━━━ Data to use ━━━

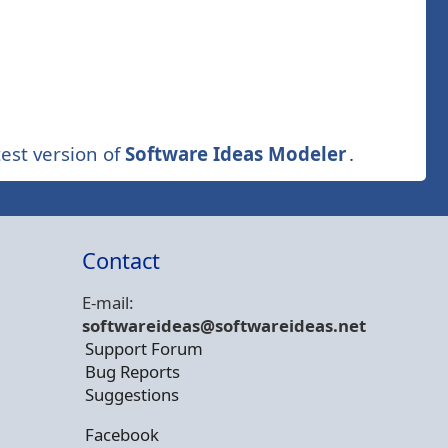
est version of
Software Ideas Modeler
.
Contact
E-mail:
softwareideas@soft
wareideas.net
Support Forum
Bug Reports
Suggestions
Facebook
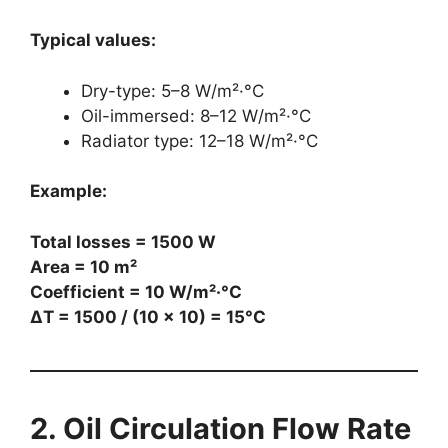
Typical values:
Dry-type: 5–8 W/m²·°C
Oil-immersed: 8–12 W/m²·°C
Radiator type: 12–18 W/m²·°C
Example:
Total losses = 1500 W
Area = 10 m²
Coefficient = 10 W/m²·°C
ΔT = 1500 / (10 × 10) = 15°C
2. Oil Circulation Flow Rate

━━━

- **Prompt**
Copy every line in the items that contains the string "type". Case counts.

- **Task response**
Dry-type: 5–8 W/m²·°C
Radiator type: 12–18 W/m²·°C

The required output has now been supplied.